Diabetes Awareness Week takes place in June every year. Cheltenham-based dental practice, Illume is helping raise awareness by reminding people that looking after your teeth and gums is an essential part of living with diabetes.
Having prolonged high blood glucose levels can increase the risk of oral health problems, such as gum disease. Gum disease, also known as periodontitis, is the sixth most common disease in the world. It occurs when bacteria within the mouth begins to form into a sticky plaque which sits on the surface of the tooth.
Illume clinical director, Tim Rumney, explains “As diabetics have persistently high blood glucose levels they are more likely to develop dental problems. It is important for everyone, especially diabetics, to maintain an appropriate dental health programme including thorough brushing and cleaning between teeth every day and to eat a healthy balanced diet.”
Gum disease is classified on the severity of its development. There are three stages of gum disease:
• Gingivitis: Gingivitis is the early stage of gum disease, initiated by plaque left in place by poor oral hygiene. It is characterised by swollen, red and tender gums leading to bleeding when brushing. Luckily gingivitis is reversible, and through improving your oral hygiene techniques and visiting your dentist and hygienist for advice on a home dental health care program, you can reverse this process.

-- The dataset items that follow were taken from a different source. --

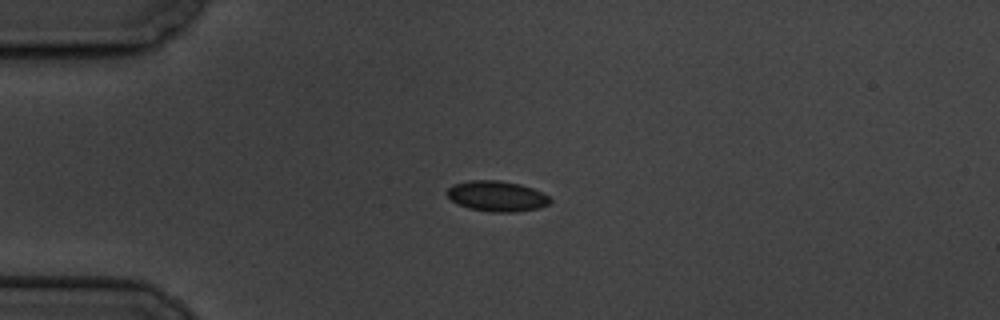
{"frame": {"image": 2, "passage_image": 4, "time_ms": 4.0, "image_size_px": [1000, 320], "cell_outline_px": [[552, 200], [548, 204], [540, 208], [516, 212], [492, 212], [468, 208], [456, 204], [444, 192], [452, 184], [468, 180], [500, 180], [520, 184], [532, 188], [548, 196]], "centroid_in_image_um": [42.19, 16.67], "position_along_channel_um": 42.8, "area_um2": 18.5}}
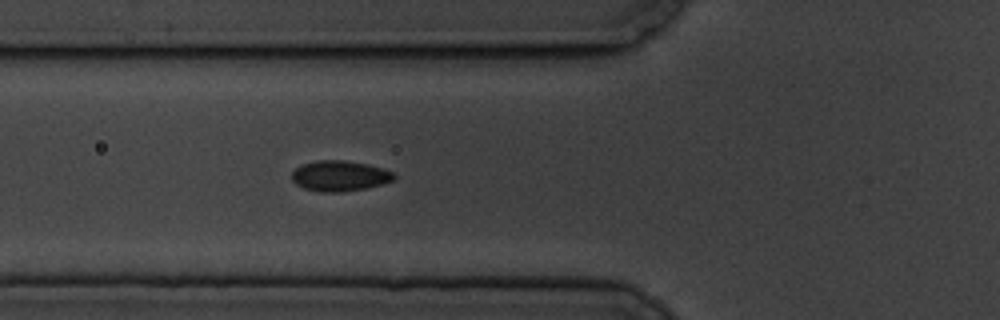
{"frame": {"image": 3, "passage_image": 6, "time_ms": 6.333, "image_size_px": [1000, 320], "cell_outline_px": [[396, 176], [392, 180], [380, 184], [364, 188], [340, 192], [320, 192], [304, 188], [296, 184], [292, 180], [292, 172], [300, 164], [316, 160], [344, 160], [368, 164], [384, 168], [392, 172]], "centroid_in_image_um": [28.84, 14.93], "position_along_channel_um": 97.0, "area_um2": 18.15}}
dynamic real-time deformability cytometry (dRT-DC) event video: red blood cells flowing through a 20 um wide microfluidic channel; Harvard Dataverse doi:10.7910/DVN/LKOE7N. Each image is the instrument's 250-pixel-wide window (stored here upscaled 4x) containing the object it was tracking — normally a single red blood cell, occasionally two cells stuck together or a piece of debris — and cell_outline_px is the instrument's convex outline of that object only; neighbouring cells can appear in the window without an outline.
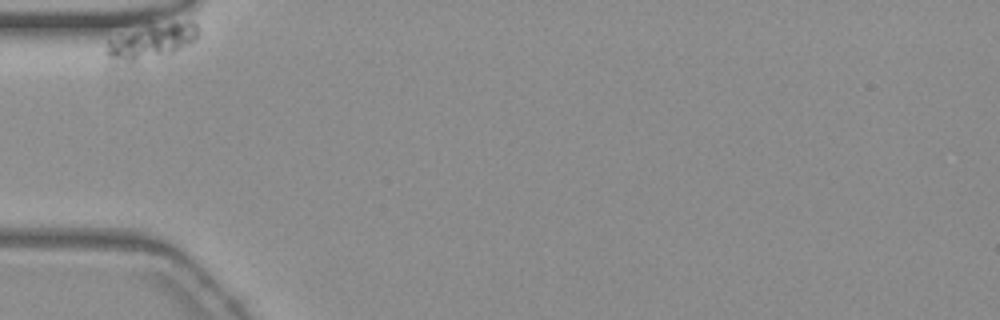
{"species": "common noctule bat (a hibernating species)", "species_latin": "Nyctalus noctula", "temperature_condition": "warm", "stored_images_in_passage": 35, "camera_frame_rate_fps": 3000, "um_per_image_px": 0.085, "animal": {"sex": "female", "body_mass_g": 19.3, "forearm_length_mm": 54.1}, "frame": {"image": 1, "passage_image": 1, "time_ms": 0.0, "image_size_px": [1000, 320], "cell_outline_px": [[200, 32], [196, 40], [192, 44], [172, 52], [132, 60], [124, 60], [108, 56], [104, 52], [108, 40], [120, 36], [148, 28], [188, 20], [192, 20], [200, 28]], "centroid_in_image_um": [13.03, 3.49], "position_along_channel_um": 72.0, "area_um2": 17.11}}
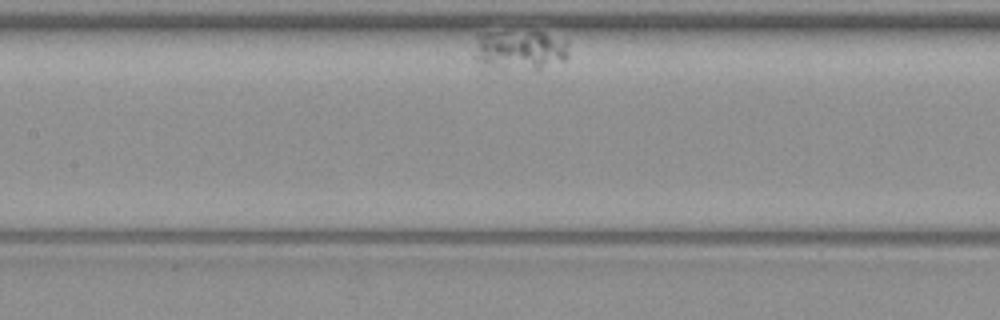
{"frame": {"image": 2, "passage_image": 15, "time_ms": 4.667, "image_size_px": [1000, 320], "cell_outline_px": [[568, 56], [564, 60], [536, 72], [480, 72], [476, 60], [476, 32], [544, 32], [564, 40], [568, 44]], "centroid_in_image_um": [44.08, 4.37], "position_along_channel_um": 163.3, "area_um2": 23.93}}
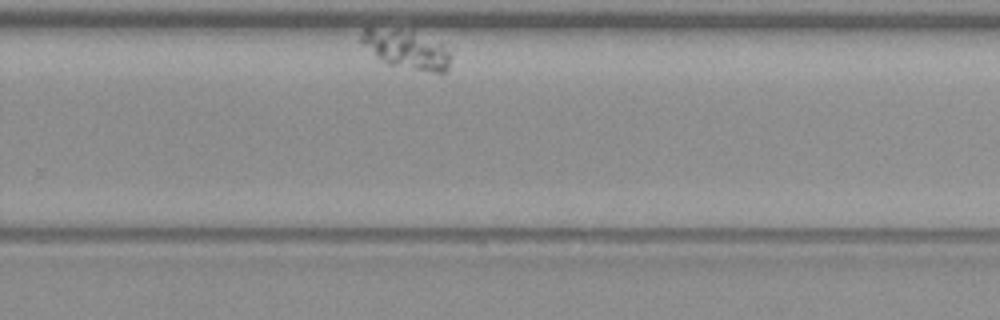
{"frame": {"image": 3, "passage_image": 34, "time_ms": 11.0, "image_size_px": [1000, 320], "cell_outline_px": [[456, 44], [448, 72], [436, 72], [388, 64], [376, 56], [360, 44], [360, 36], [364, 28], [412, 28]], "centroid_in_image_um": [34.76, 4.11], "position_along_channel_um": 295.0, "area_um2": 22.08}}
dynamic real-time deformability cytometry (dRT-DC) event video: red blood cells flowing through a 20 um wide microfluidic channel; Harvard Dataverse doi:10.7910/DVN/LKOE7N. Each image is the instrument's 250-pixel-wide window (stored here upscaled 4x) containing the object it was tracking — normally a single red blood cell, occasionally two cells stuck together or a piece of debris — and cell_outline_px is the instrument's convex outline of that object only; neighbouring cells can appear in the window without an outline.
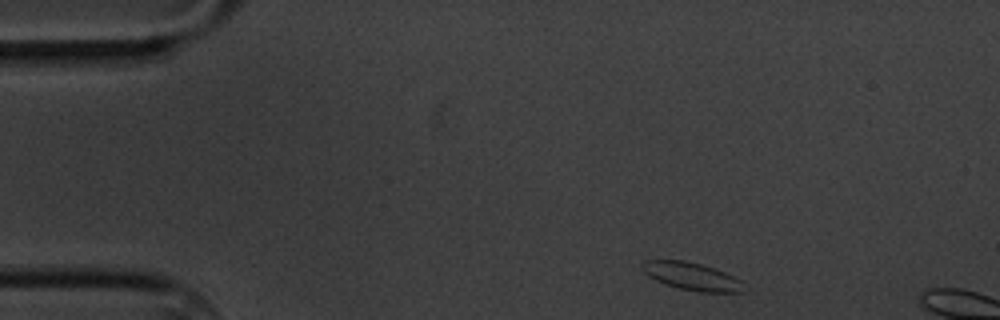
{"species": "common noctule bat (a hibernating species)", "species_latin": "Nyctalus noctula", "temperature_condition": "cold", "stored_images_in_passage": 3, "camera_frame_rate_fps": 3000, "um_per_image_px": 0.085, "animal": {"sex": "male", "body_mass_g": 20.1, "forearm_length_mm": 53.5}, "frame": {"image": 1, "passage_image": 1, "time_ms": 0.0, "image_size_px": [1000, 320], "cell_outline_px": [[748, 288], [744, 292], [696, 292], [680, 288], [656, 280], [648, 276], [640, 268], [640, 264], [644, 260], [684, 260], [700, 264], [724, 272], [740, 280]], "centroid_in_image_um": [58.8, 23.49], "position_along_channel_um": 26.2, "area_um2": 16.42}}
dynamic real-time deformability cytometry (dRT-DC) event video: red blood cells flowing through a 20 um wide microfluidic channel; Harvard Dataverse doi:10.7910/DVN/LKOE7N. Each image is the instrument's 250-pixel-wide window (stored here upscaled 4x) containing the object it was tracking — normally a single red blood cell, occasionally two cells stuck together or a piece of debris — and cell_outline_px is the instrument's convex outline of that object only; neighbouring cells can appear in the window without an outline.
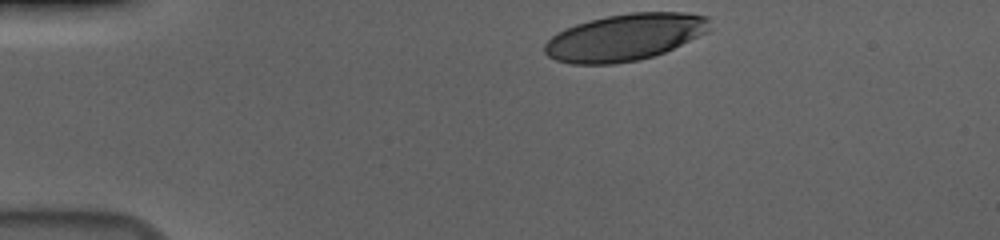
{"species": "human", "species_latin": "Homo sapiens", "temperature_condition": "cold", "stored_images_in_passage": 36, "camera_frame_rate_fps": 3000, "um_per_image_px": 0.085, "donor": {"sex": "male"}, "frame": {"image": 1, "passage_image": 1, "time_ms": 0.0, "image_size_px": [1000, 240], "cell_outline_px": [[712, 28], [708, 32], [664, 52], [652, 56], [636, 60], [616, 64], [572, 64], [556, 60], [548, 56], [544, 52], [544, 44], [552, 36], [564, 28], [576, 24], [608, 16], [632, 12], [684, 12], [708, 16]], "centroid_in_image_um": [53.13, 3.16], "position_along_channel_um": 31.9, "area_um2": 45.03}}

• Periodontitis (Mild): In susceptible people untreated gingivitis can lead to mild periodontitis. The conversion of gingivitis to periodontitis is more common in people with risk factors such as smoking and who have a family history of gum disease, poor oral hygiene and uncontrolled diabetes. At this stage there will be damage to the gums and bone supporting the teeth. To arrest the disease, risk factors should be eliminated as far as possible along with a big improvement in daily, home, oral health care.
• Periodontitis (Severe): This is the most advanced stage of gum disease, characterised by significant tissue and bone loss around the teeth leading to loose teeth and eventual tooth loss.
Having prolonged high blood glucose levels can lead to gum disease developing or worsening more quickly but keeping your levels within a normal range reduces the risk of infection spreading.
Careful control of diabetes is essential and there is evidence that type 2 diabetes can be improved or even reversed through weight loss and dietary change.